__TASK DIRECTIONS__. Your answer is the line containing "padding-left: none ->" plus every line after it through the end of the records, printed exactly and free of pictures.

__DATA LISTING__.
::::::
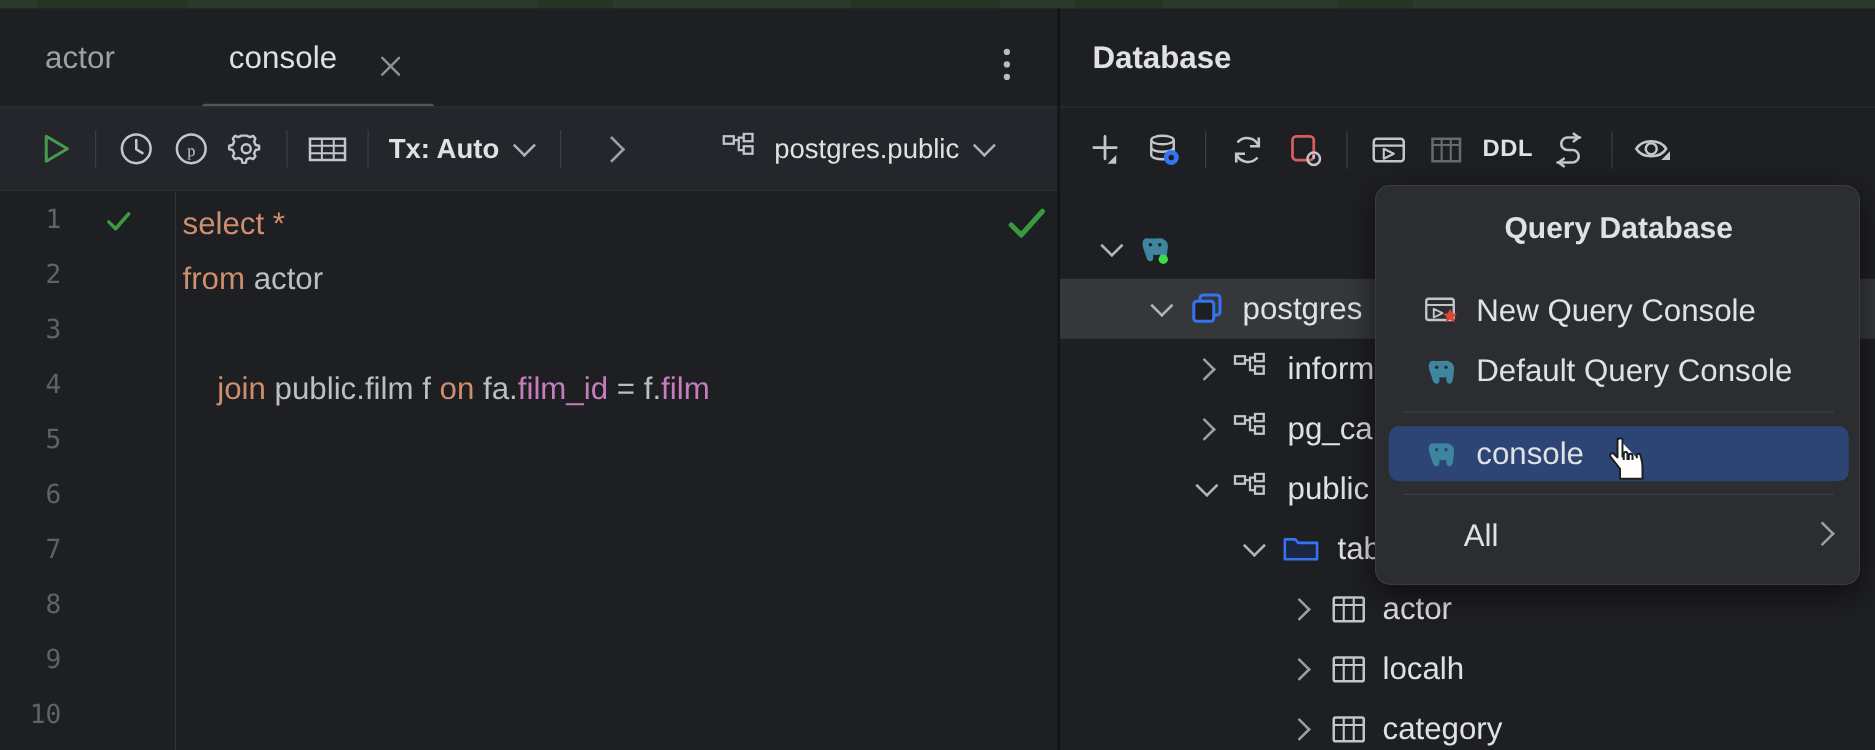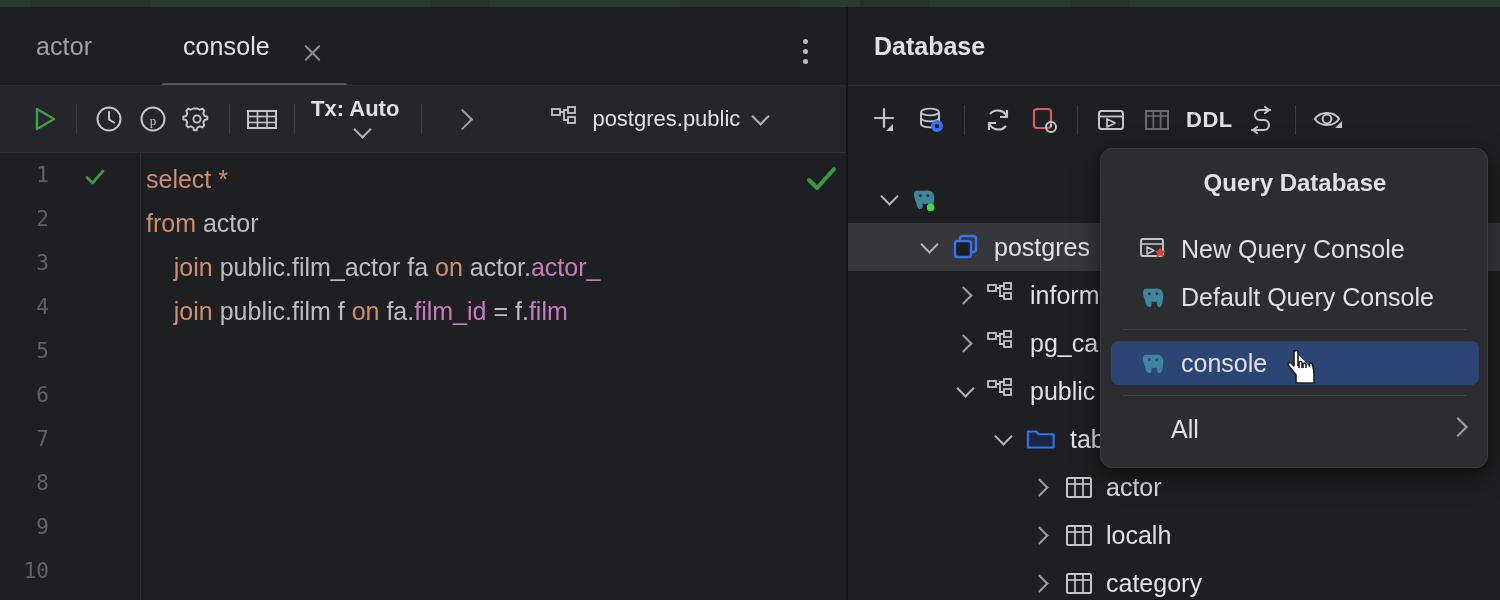"Tx: Auto" div.tb-txt { flex-direction: column -> none }
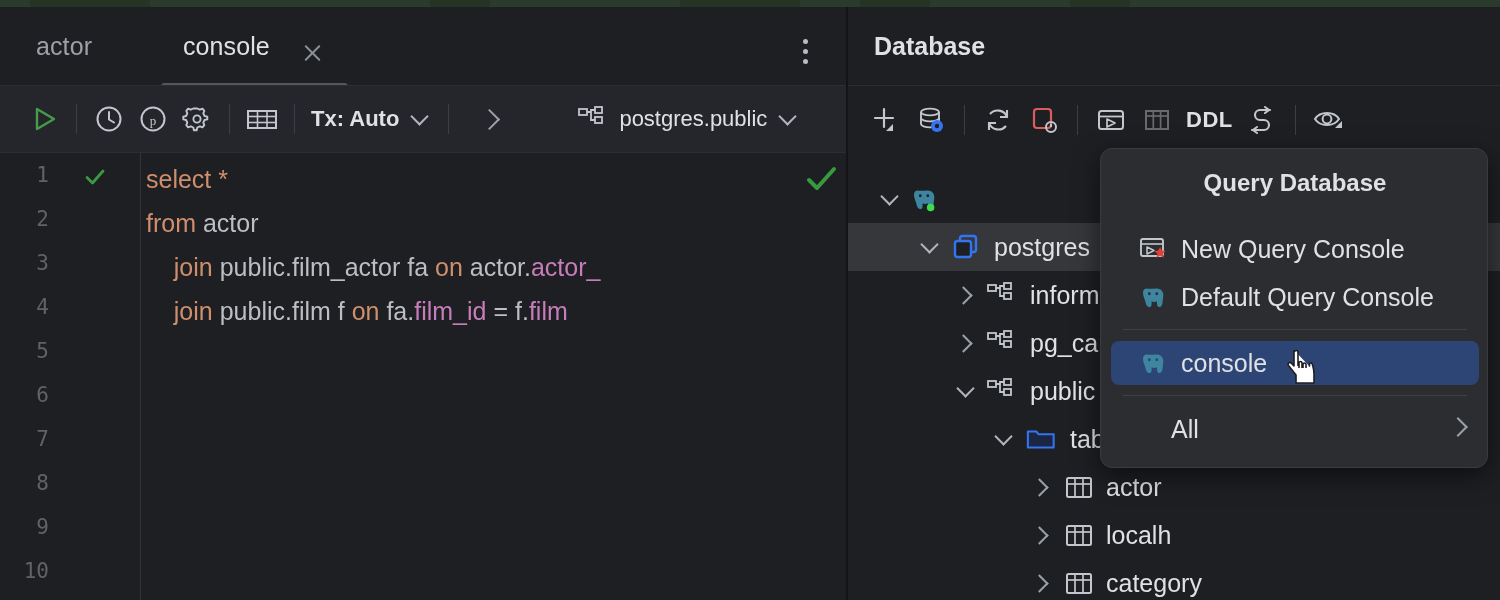"DDL" .ddl-label { font-size: 22px -> 19px }
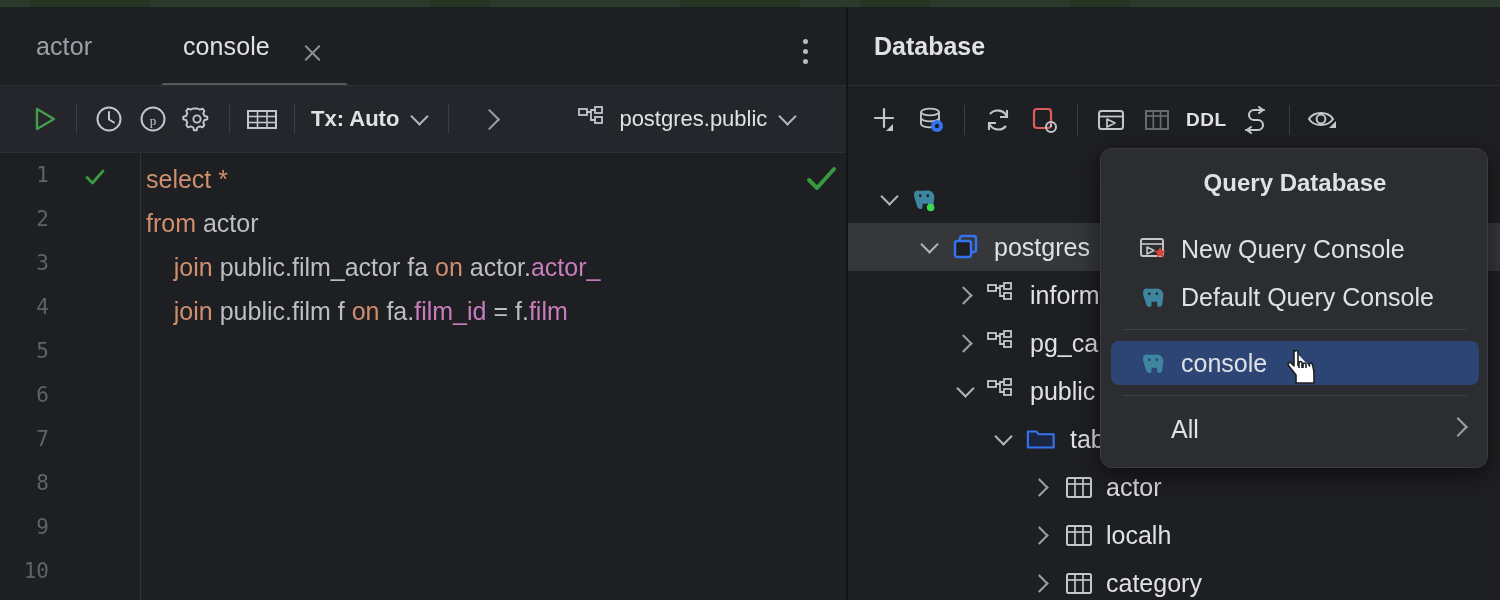"join public.film_actor fa on" div.cl { html: <div><span> </span><span>join</span><span> public.film_actor fa </span><span>on</span><span> actor.</span><span>actor_</span></div> -> none }
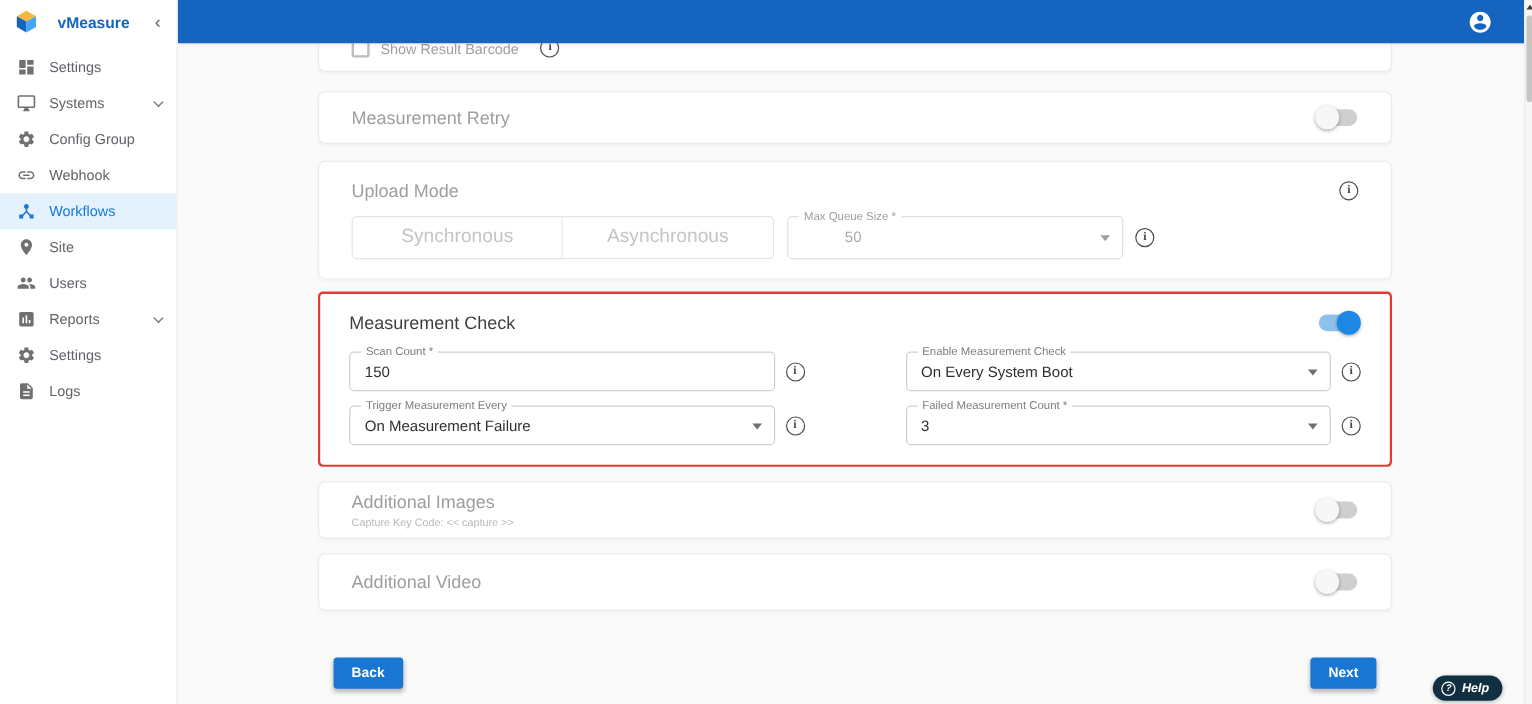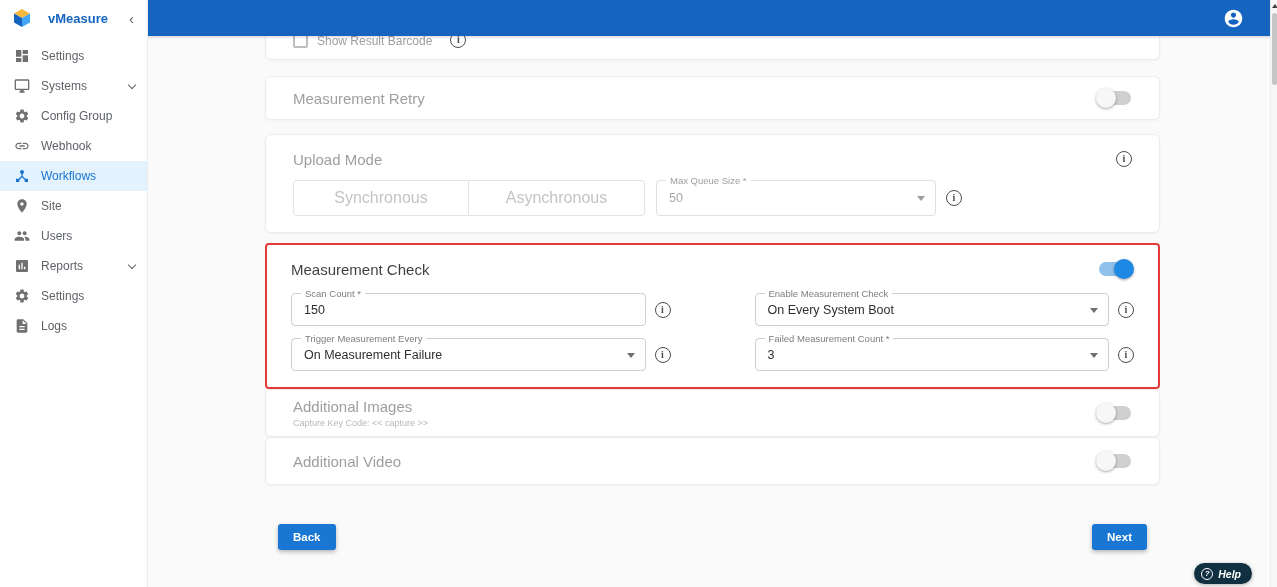"Max Queue Size *" .max-queue { padding-left: none -> 35px }
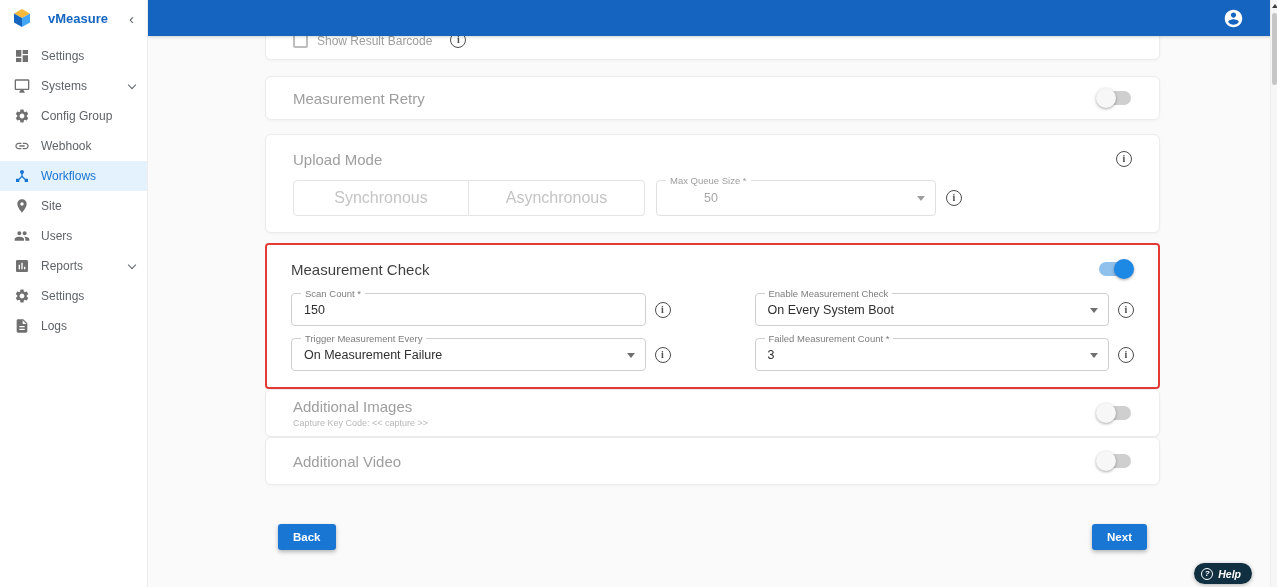"Additional Images" .card-two-line { margin-top: none -> 12px }
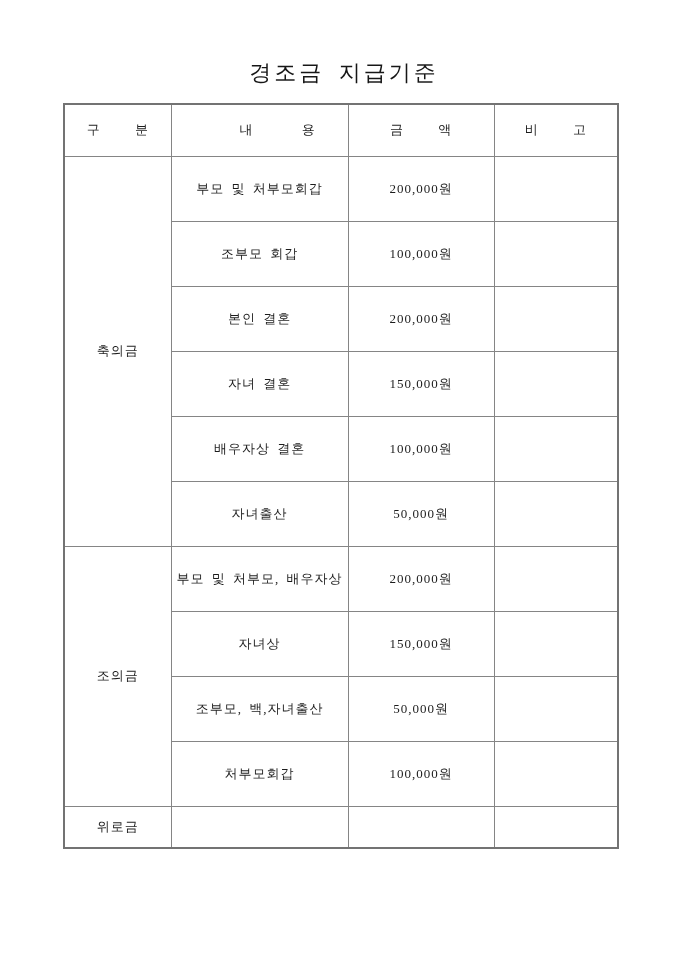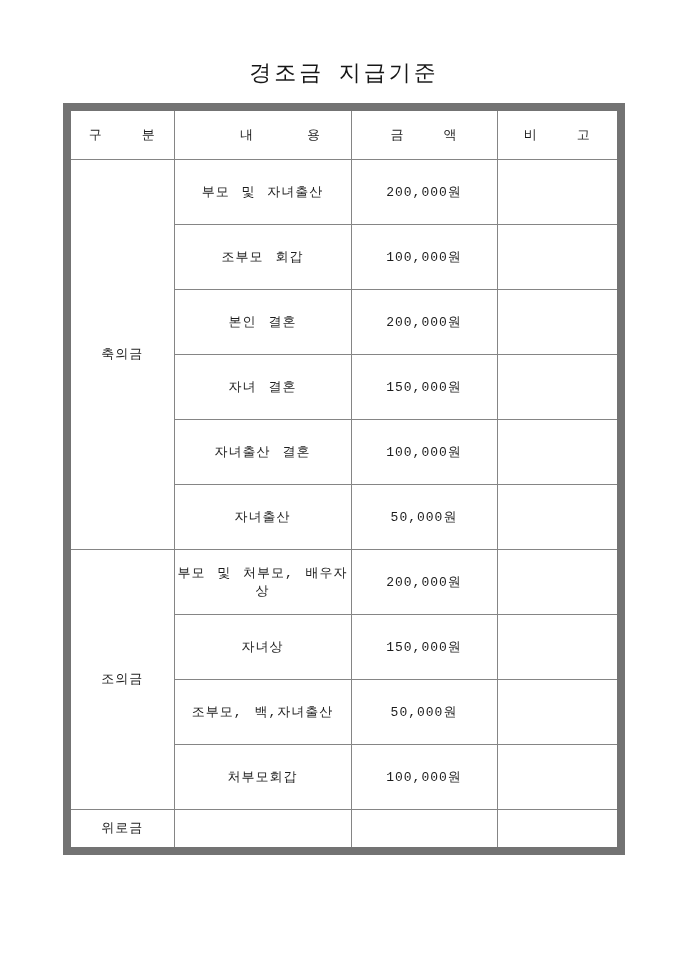"구 분" table.pay-table { border: 8px solid #737373 -> 2px solid #737373; font-family: Liberation Mono, monospace -> none }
::::::
__SOLUTION__.
"Max Queue Size *" .max-queue { padding-left: none -> 35px }
"Additional Images" .card-two-line { margin-top: none -> 12px }
"구 분" table.pay-table { border: 8px solid #737373 -> 2px solid #737373; font-family: Liberation Mono, monospace -> none }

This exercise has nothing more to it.